» Work required: The answer should match the entries below word for word, minus their pictures.

» Given data:
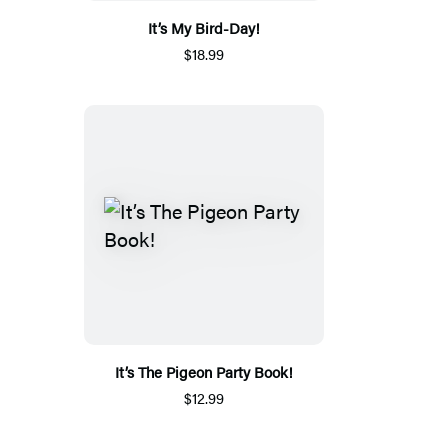
It’s My Bird-Day!
$18.99
It’s The Pigeon Party Book!
$12.99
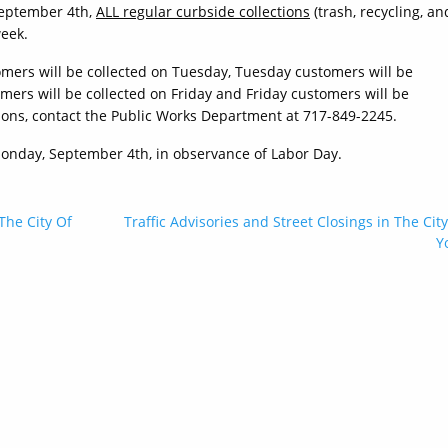
September 4th,
ALL regular curbside collections
(trash, recycling, an
week.
omers will be collected on Tuesday, Tuesday customers will be
ers will be collected on Friday and Friday customers will be
tions, contact the Public Works Department at 717-849-2245.
, Monday, September 4th, in observance of Labor Day.
 The City Of
Traffic Advisories and Street Closings in The City
Y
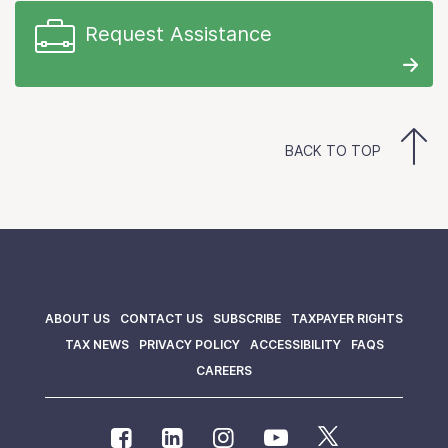
Request Assistance
BACK TO TOP
ABOUT US
CONTACT US
SUBSCRIBE
TAXPAYER RIGHTS
TAX NEWS
PRIVACY POLICY
ACCESSIBILITY
FAQS
CAREERS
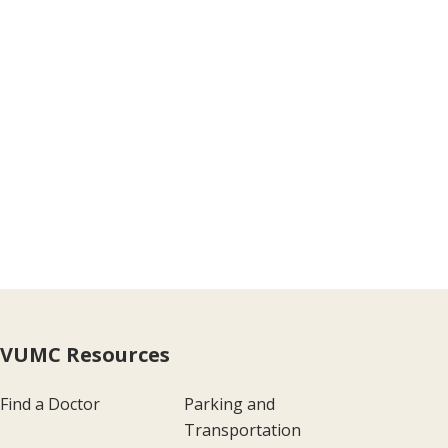
VUMC Resources
Find a Doctor
Parking and
Transportation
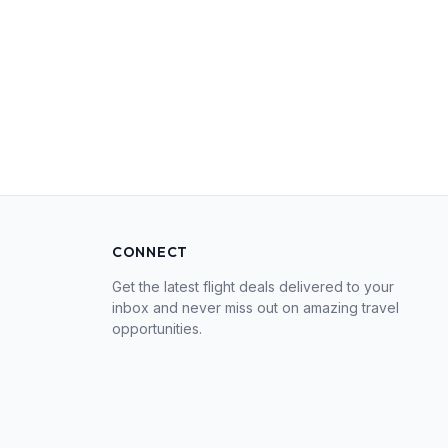
CONNECT
Get the latest flight deals delivered to your
inbox and never miss out on amazing travel
opportunities.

» The answer:
It’s My Bird-Day!
$18.99
It’s The Pigeon Party Book!
$12.99
September 4th,
ALL regular curbside collections
(trash, recycling, an
week.
omers will be collected on Tuesday, Tuesday customers will be
ers will be collected on Friday and Friday customers will be
tions, contact the Public Works Department at 717-849-2245.
, Monday, September 4th, in observance of Labor Day.
 The City Of
Traffic Advisories and Street Closings in The City
Y
Request Assistance
BACK TO TOP
ABOUT US
CONTACT US
SUBSCRIBE
TAXPAYER RIGHTS
TAX NEWS
PRIVACY POLICY
ACCESSIBILITY
FAQS
CAREERS
VUMC Resources
Find a Doctor
Parking and
Transportation
CONNECT
Get the latest flight deals delivered to your
inbox and never miss out on amazing travel
opportunities.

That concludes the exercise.